TÂCHE À FAIRE A: Dans les entrées du jeu de données, modifiez les lignes qui commencent à celle contenant « 人类通过接收外部数据，不同的 » et se terminent à celle contenant « 显示中往往很多情况都是非线性 » en remplaçant « 权重 » par « 权值 ». Ne changez rien d'autre.
TÂCHE À FAIRE B: Poursuivez la chronique sur la visite de Benoît XVI en Turquie à partir de sa dernière phrase.

TEXTE DE LECTURE:
■ ■ ■ ■ ■

La main tendue de Benoît XVI

par akram belkaïd
lundi 18 décembre 2006

La chronique du blédard. Retour sur la visite de Benoît XVI en Turquie.

Dieu merci, c’est terminé. Finalement, les choses se sont bien passées. Le moins que l’on puisse dire, c’est que la perspective du déplacement du pape en Turquie m’inquiétait depuis plusieurs semaines. Cette visite, je l’avais non seulement inscrite dans la rubrique « à suivre de près » mais je me la représentais comme un nuage supplémentaire susceptible d’alourdir une atmosphère mondiale déjà trop électrique. Comprenez-moi bien, je n’ai rien contre le fait que le chef de l’Eglise catholique se rende en terre musulmane. Bien au contraire : le dialogue interreligieux est plus que jamais nécessaire et, à l’inverse de nos habituels allumés du cerveau, je n’ai vu, dans ce voyage, aucune trace d’une « campagne de croisés contre l’islam et les musulmans »...

■ ■ ■ ■ ■

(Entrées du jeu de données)
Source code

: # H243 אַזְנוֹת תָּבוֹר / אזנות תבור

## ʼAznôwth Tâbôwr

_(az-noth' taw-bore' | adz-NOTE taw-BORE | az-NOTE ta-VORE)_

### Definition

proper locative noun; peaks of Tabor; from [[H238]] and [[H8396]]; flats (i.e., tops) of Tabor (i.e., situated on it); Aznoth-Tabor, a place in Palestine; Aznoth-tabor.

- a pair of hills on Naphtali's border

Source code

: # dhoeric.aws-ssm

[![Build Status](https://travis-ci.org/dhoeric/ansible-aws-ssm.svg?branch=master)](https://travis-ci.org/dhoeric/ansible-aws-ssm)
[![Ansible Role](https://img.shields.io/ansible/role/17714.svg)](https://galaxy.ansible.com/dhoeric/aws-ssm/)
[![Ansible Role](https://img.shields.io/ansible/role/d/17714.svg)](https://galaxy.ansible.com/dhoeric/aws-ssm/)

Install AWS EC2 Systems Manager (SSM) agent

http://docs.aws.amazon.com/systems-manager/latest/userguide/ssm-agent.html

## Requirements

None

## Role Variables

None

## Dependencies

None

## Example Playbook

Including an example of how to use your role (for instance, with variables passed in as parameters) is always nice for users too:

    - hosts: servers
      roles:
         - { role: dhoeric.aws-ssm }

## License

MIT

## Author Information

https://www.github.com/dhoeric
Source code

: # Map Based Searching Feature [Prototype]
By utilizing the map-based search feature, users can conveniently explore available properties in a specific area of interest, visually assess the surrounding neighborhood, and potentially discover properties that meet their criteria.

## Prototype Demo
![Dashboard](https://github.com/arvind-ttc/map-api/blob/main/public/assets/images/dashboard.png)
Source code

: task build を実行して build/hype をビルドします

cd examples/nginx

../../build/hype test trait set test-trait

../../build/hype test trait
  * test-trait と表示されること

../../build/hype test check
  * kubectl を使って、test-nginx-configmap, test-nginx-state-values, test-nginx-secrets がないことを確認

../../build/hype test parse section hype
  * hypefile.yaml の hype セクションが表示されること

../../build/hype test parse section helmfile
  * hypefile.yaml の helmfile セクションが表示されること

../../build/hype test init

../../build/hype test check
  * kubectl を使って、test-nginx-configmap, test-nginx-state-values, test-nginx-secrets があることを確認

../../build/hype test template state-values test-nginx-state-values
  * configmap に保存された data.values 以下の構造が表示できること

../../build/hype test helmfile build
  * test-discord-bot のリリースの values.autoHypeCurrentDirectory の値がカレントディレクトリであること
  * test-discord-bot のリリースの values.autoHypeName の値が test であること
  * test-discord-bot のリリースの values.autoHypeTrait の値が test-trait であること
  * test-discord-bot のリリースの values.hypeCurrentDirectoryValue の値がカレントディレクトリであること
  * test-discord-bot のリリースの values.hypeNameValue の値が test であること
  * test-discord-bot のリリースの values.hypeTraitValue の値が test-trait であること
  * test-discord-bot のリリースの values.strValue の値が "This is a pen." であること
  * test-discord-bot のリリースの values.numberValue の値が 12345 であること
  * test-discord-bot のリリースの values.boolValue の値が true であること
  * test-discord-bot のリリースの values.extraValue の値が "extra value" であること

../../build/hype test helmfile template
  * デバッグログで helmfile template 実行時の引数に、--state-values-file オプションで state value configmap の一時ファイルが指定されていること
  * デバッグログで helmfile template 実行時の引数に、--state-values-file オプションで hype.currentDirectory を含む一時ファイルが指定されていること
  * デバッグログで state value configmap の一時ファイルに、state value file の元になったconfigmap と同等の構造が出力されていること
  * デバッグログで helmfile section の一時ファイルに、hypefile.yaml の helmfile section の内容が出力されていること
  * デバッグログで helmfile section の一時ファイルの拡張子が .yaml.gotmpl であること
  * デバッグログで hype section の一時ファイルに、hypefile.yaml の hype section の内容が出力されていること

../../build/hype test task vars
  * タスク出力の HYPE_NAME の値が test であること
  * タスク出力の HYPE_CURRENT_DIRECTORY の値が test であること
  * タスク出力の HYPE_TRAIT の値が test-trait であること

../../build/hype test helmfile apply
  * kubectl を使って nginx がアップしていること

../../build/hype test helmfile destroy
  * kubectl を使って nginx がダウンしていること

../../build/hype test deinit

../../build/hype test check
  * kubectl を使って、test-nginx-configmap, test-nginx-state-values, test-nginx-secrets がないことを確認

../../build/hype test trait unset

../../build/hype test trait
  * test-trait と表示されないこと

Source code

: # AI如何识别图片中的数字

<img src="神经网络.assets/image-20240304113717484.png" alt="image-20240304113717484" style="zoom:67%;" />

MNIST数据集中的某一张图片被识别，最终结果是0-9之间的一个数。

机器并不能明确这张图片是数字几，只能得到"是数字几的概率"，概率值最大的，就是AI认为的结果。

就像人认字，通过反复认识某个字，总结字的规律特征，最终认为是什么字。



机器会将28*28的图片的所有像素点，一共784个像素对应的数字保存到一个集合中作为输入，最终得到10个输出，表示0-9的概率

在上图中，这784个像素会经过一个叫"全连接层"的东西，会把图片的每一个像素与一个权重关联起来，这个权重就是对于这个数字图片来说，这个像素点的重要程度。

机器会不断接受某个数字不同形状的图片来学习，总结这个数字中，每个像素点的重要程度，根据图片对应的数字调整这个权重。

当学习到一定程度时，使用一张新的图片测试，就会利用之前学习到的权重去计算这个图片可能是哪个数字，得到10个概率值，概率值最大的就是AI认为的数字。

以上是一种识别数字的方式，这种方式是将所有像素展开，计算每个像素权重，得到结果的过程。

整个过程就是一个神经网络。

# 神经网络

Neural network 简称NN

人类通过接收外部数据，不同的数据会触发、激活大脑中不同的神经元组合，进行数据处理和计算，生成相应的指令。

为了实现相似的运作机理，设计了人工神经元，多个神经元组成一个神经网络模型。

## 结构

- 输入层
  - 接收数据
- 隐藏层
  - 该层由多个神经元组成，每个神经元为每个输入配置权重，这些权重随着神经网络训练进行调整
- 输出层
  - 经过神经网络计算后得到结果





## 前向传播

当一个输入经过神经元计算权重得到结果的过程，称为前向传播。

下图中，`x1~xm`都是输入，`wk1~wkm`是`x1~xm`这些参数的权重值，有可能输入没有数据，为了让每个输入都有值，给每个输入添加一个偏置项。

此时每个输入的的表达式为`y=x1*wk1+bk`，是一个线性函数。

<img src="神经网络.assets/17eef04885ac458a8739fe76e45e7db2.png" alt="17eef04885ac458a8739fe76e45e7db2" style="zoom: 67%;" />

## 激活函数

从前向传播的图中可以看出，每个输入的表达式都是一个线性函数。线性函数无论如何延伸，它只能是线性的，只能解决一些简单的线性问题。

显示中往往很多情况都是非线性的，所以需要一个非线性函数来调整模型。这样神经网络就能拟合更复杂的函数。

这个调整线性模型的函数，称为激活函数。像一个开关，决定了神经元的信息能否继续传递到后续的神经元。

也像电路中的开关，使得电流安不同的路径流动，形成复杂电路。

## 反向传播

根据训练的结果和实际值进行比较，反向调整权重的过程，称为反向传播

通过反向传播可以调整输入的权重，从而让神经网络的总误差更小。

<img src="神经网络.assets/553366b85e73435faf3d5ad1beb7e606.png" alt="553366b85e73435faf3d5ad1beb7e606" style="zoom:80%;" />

■ ■ ■ ■ ■

RÉPONSE A:
人类通过接收外部数据，不同的数据会触发、激活大脑中不同的神经元组合，进行数据处理和计算，生成相应的指令。

为了实现相似的运作机理，设计了人工神经元，多个神经元组成一个神经网络模型。

## 结构

- 输入层
  - 接收数据
- 隐藏层
  - 该层由多个神经元组成，每个神经元为每个输入配置权值，这些权值随着神经网络训练进行调整
- 输出层
  - 经过神经网络计算后得到结果





## 前向传播

当一个输入经过神经元计算权值得到结果的过程，称为前向传播。

下图中，`x1~xm`都是输入，`wk1~wkm`是`x1~xm`这些参数的权值值，有可能输入没有数据，为了让每个输入都有值，给每个输入添加一个偏置项。

此时每个输入的的表达式为`y=x1*wk1+bk`，是一个线性函数。

<img src="神经网络.assets/17eef04885ac458a8739fe76e45e7db2.png" alt="17eef04885ac458a8739fe76e45e7db2" style="zoom: 67%;" />

## 激活函数

从前向传播的图中可以看出，每个输入的表达式都是一个线性函数。线性函数无论如何延伸，它只能是线性的，只能解决一些简单的线性问题。

显示中往往很多情况都是非线性的，所以需要一个非线性函数来调整模型。这样神经网络就能拟合更复杂的函数。

RÉPONSE B:
Mais, et cela n’étonnera personne, comment pouvais-je être serein dans la conjoncture actuelle ? « Et s’il se passait quelque chose de grave ? » a été la question qui me taraudait, d’abord par amitié pour le peuple turc mais aussi par intérêt en tant que musulman. Je sais, on va me dire que personne n’est responsable des actes d’autrui surtout s’il s’agit d’extrémistes. Pure rhétorique. Nous savons tous à quel point la responsabilité collective s’applique aujourd’hui aux musulmans comme elle s’est appliquée aux Arabes dans les années 1970. Qu’un acte de violence aveugle ait lieu quelque part, qu’une foule d’hommes aux yeux exorbités se déchaîne, et l’on se sentira, qu’on le veuille ou non, concerné, pour ne pas dire tenu coupable de silence complice et consentant. De fait, depuis bien avant les attentats du 11 septembre, nous sommes sur la défensive, tenus de nous justifier pour tout et n’importe quoi. Et c’est épuisant.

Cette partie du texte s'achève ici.